Fusion-based predictions show an enrichment of patterns supported by multiple technologies and an attenuation of modality-specific patterns. The enrichment effect is inherently present in fusion-based predictions and can be used to increase confidence in observations by cross-modal corroboration (Supplementary Figs. 18–20). The ability of fusion to aid in separating true signal variation from instrumental noise variation by integrating with another data source, has immediate value for increasing measurement sensitivity and s/n without the need to physically adjust the instrument.

The modeling aspects that influence the reliability of fusion-driven predictions are addressed in the Online Methods. A subsequent section specifically highlights how the empirical nature of the image fusion method, namely mining for cross-modality relationships rather than pre-defining them, ensures broad applicability to imaging modalities and sensor types beyond the data sources illustrated here. We also shortly discuss how the fusion process enables bi-directional communication and corroboration between different data sources, and how fusion with IMS can contribute to microscopy interpretation and the pathological recognition process. Furthermore, to enable the readers to experiment on their own data sets, we provide a full implementation of the image fusion framework as a command line utility that can be downloaded at http://fusion.vueinnovations.com. This package includes an example IMS-microscopy multi-modal data set.

In conclusion, image fusion enables the creation of novel predictive imaging modalities that combine the advantages of different sensor types to deliver insights that cannot be normally obtained from the separate technologies alone. The modeling of cross-modality relationships provides predictive paths to new biological understanding through the integration of observations from different measurement principles. It also allows these fused modalities to circumvent sensor-specific limitations (e.g. IMS resolution via sharpening), to attenuate technology-specific noise sources (e.g. matrix artifact attenuation by biological signal enrichment), and to predict observations in the absence of measurements (e.g. prediction of ion intensity in non-IMS measured areas). The predictive applications of image fusion can contribute in those cases where conducting a physical measurement is unpractical (e.g. measurement time, instrument stability), uneconomical (e.g. laser wear, detector deterioration), or even not feasible due to instrumental limitations (e.g. spatial resolution beyond laser capabilities, low s/n).
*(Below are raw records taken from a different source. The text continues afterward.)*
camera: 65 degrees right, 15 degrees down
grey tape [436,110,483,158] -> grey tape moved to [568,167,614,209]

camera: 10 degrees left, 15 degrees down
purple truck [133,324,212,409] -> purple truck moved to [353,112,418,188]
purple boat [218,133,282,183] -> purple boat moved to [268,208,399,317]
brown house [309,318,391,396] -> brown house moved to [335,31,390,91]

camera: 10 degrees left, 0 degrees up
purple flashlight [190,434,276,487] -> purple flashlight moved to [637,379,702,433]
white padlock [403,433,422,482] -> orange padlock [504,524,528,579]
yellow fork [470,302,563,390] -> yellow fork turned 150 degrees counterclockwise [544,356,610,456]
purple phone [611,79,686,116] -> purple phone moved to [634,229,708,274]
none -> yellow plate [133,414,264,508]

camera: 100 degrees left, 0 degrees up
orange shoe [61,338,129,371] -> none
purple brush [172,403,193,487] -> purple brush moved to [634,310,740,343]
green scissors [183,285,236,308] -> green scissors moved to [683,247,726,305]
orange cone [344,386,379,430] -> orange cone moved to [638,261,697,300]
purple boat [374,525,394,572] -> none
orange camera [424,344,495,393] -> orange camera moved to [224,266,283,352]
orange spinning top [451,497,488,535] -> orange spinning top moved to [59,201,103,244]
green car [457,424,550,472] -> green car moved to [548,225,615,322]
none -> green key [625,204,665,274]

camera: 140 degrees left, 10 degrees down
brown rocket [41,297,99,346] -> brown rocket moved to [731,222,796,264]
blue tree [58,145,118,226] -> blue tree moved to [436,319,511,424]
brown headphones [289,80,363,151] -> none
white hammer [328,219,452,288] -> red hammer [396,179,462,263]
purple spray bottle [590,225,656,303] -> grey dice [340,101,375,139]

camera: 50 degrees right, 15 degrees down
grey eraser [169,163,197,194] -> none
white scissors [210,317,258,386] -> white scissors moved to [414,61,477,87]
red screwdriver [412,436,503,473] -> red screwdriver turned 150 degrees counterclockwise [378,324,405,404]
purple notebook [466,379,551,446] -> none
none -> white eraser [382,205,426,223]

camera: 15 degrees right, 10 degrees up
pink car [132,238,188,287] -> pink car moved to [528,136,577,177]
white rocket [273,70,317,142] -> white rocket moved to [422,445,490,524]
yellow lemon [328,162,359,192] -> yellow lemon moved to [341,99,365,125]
Multi-modal studies have become widespread and the complementarity between different technologies is well appreciated. This study shows that the fusion of microscopy and mass spectrometry can provide remarkable results, and lays the groundwork for more advanced modeling across technologies. These prediction methods can fulfill an instrumental role in realizing the full potential of multi-modal pattern discovery, particularly in the molecular mapping of tissue.